We will consider a nonparametric two sample testing problem where the \(d\) dimensional baseline (or uninfected) sample \(\boldsymbol{U}=(U_1,\ldots,U_n)\) are i.i.d with cdf \(F_0\) and the \(d\) dimensional treated (infected) sample \(\boldsymbol{V}=V_1,\ldots,V_m\) are i.i.d with cdf \(G\). Here, we assume that the heterogeneity in the baseline population is reflected by \(K\) different subgroups, each having unimodal distributions with distinct modes and cdfs \(F_1,\ldots,F_K\), and mixing proportions \(w_1,\ldots,w_K\) such that \[F_0=\sum_{a=1}^{K}w_aF_a~\text{where}~w_a\in(0,1)~\text{and}~\sum_{a=1}^{K}w_a=1. \]
The goal is to test the following composite hypothesis: \[H_0:G\in\mathcal{F}(F_0)~\text{versus}~H_1:G\notin\mathcal{F}(F_0), \] where \(\mathcal{F}(F_0)\) is the convex hull of \(F_1,\ldots,F_K\). We take \(d=2,n=2000,m=500\) and sample \(U_1,\ldots,U_n\) from \(F_0\) where \[F_0=0.3N(\boldsymbol{0},\boldsymbol{I}_2)+0.3N(\boldsymbol{\mu}_1,\boldsymbol{I}_2)+0.4N(\boldsymbol{\mu}_2,\boldsymbol{I}_2), \] with \(\boldsymbol{\mu}_1=(0,-4)\) and \(\boldsymbol{\mu}_2=(4,-2)\).
n = 2000
d = 2
#Sampling the baseline (uninfected)
set.seed(1)
p<-runif(n,0,1)
set.seed(10)
U<- (p<=0.3)*matrix(rnorm(d*n),n,d)+
(p>0.3 & p<=0.6)*cbind(matrix(rnorm(n),n,1),
matrix(rnorm(n,-4),n,1))+
(p>0.6)*cbind(matrix(rnorm(n,4),n,1),
matrix(rnorm(n,-2),n,1))To sample \(V_1,\ldots,V_m\) we consider three settings for \(G\).

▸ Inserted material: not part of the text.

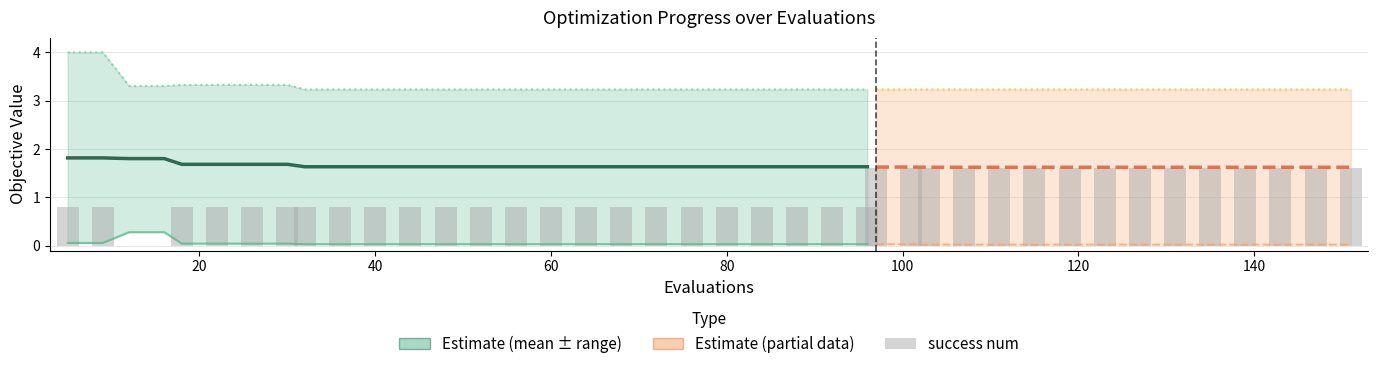

What is the difference between the second highest and second lowest values in the worst series?

0.8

# Sampling the treated (infected)
m = 500
set.seed(50)
V1<-cbind(matrix(rnorm(m,4),m,1),
matrix(rnorm(m,-2),m,1))
#Scatter plot of the data
grp = c(rep('Baseline',n),
rep('Treated',m))
plot(c(U[,1],V1[,1]), c(U[,2],V1[,2]),
pch = 19,
col = factor(grp),
xlab = 'X_1',
ylab = 'X_2')
# Legend
legend("topright",
legend = levels(factor(grp)),
pch = 19,
col = factor(levels(factor(grp))))
# Sampling the treated (infected)
m = 500
set.seed(20)
q<-runif(m,0,1)
set.seed(50)
V2<-(q<=0.5)*cbind(matrix(rnorm(m,2),m,1),
matrix(rnorm(m,-2),m,1))+
(q>0.5)*cbind(matrix(rnorm(m,3),m,1),
matrix(rnorm(m,3),m,1))
#Scatter plot of the data
plot(c(U[,1],V2[,1]), c(U[,2],V2[,2]),
pch = 19,
col = factor(grp),
xlab = 'X_1',
ylab = 'X_2')
# Legend
legend("topright",
legend = levels(factor(grp)),
pch = 19,
col = factor(levels(factor(grp))))
# Sampling the treated (infected)
m = 500
set.seed(20)
q<-runif(m,0,1)
set.seed(50)
V3<-(q<=0.8)*matrix(rnorm(d*m),m,d)+
(q>0.8 & q<=0.9)*cbind(matrix(rnorm(m),m,1),
matrix(rnorm(m,-4),m,1))+
(q>0.9)*cbind(matrix(rnorm(m,4),m,1),
matrix(rnorm(m,-2),m,1))
#Scatter plot of the data
plot(c(U[,1],V3[,1]), c(U[,2],V3[,2]),
pch = 19,
col = factor(grp),
xlab = 'X_1',
ylab = 'X_2')
# Legend
legend("topright",
legend = levels(factor(grp)),
pch = 19,
col = factor(levels(factor(grp))))
Let us now execute the truh testing procedure for these scenarios. Recall that the goal is to test the following composite hypothesis: \[H_0:G\in\mathcal{F}(F_0)~\text{versus}~H_1:G\notin\mathcal{F}(F_0).
\] - Setting 1: Here we know that \(G=F_0\) and so \(H_0\) is true.
library(truh)
truh.1 = truh(V1,U,B=200)
truh.1$pval## [1] 0.375So, truh fails to reject the null hypothesis.
library(truh)
truh.2 = truh(V2,U,B=200)
truh.2$pval## [1] 0We see that truh rejects the null hypothesis.
library(truh)
truh.3 = truh(V3,U,B=200)
truh.3$pval## [1] 0.205In this case, truh makes the correct decision and fails to reject \(H_0\).